Luke, moreover, in our Gospel reading shows Jesus being murderously hated and rejected for reasons such as personal disdain and direct animosity:
                They asked, “Isn’t this the son of Joseph?” 

Jesus Himself saw most clearly in their attitude a strong jealousy and hidden antipathy, an unwillingness to accept Him as being worthy of the glowing reports accorded Him by others:
Surely, you will quote to Me this proverb, “Physician, cure yourself,” and say, “Do here in Your native place the things that we heard were done in Capernaum.”
They were all filled with fury.  They rose up, drove Him out of the town, and led Him to the brow of the hill on which their town had been built, to hurl Him down headlong.
The eventual rejection and even the crucifixion of the Messiah, and very Son of God, were thus revealed as having been most deeply and secretly hidden in the hearts and minds of those apparently devout members of that synagogue in Nazareth who had apparently known Jesus and lived and worked with Him for years.
People of God, in our responsibility before God and to God we must recognize the desperate state of Mother Church in our world today and indeed the desperate state of the world itself, as the celebrated physicist Stephen Hawking recently warned, saying that it was in danger of destroying itself in the next 100 years.  However such responsibility to God for ourselves and before God for our world is most definitely -- for all who will ultimately turn out to be true children of God, in Jesus, by the Holy Spirit -- an immense and most glorious privilege as well.
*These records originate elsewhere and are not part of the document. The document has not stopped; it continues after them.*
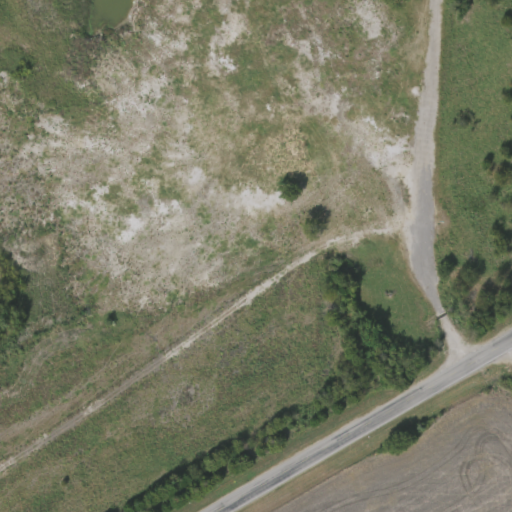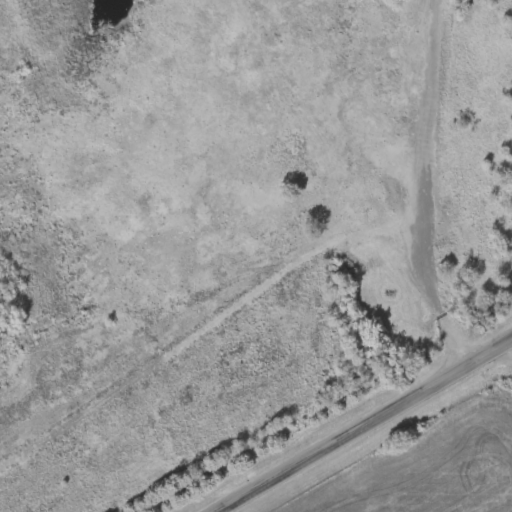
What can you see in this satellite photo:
road: (419, 238)
road: (365, 425)
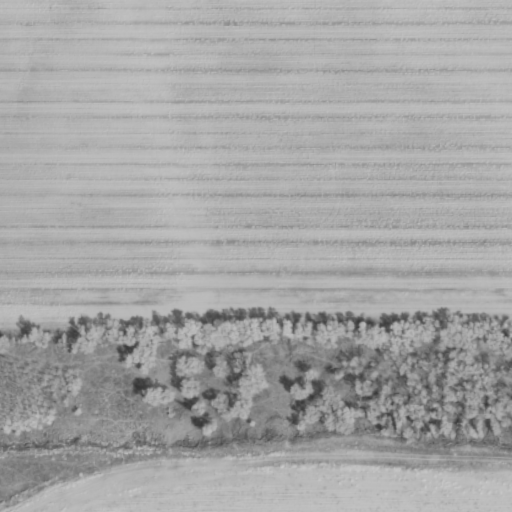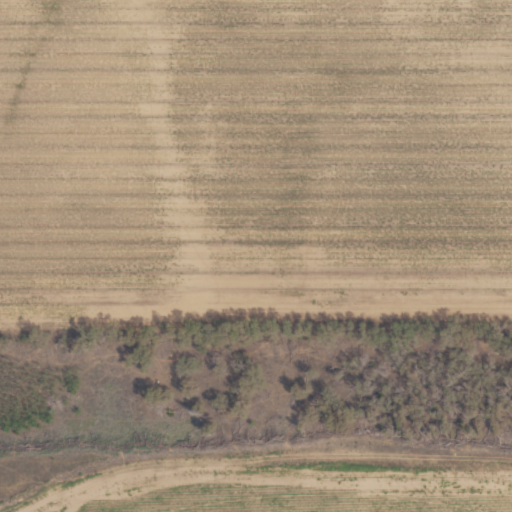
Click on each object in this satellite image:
crop: (256, 256)
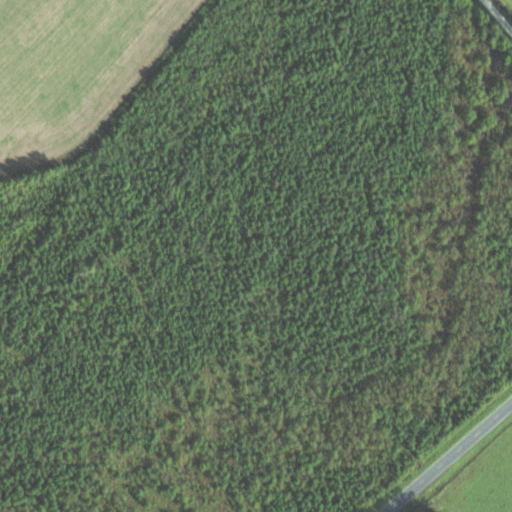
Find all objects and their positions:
road: (499, 14)
road: (450, 459)
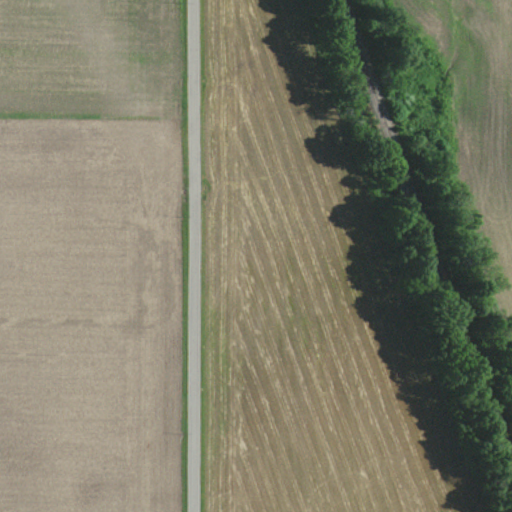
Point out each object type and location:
railway: (425, 234)
road: (191, 256)
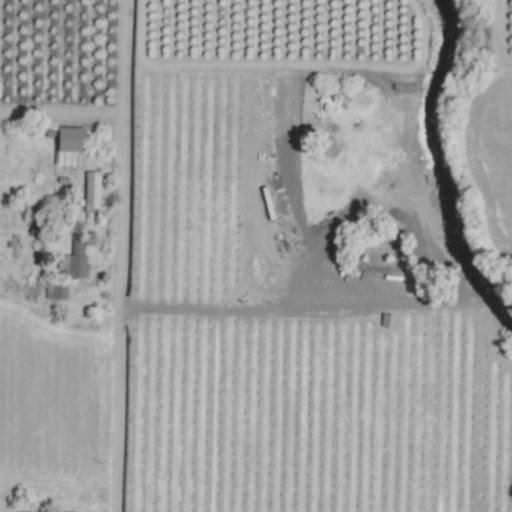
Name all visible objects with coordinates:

Nevertheless,  St. Luke’s ‘difficult and displaced pericope’,  tells us that none's sincerity and enduring fidelity can be presumed; humble and persistent personal prayer and sacramental worship, along with ever more sincere selflessness in our response to and promotion of Jesus’ Good News before men can, on the basis of absolute confidence and trust in God’s unfailing salvific presence in Mother Church, serve the blessings He is preparing for all who will ultimately and eternally find themselves sitting at the wedding feast of heaven.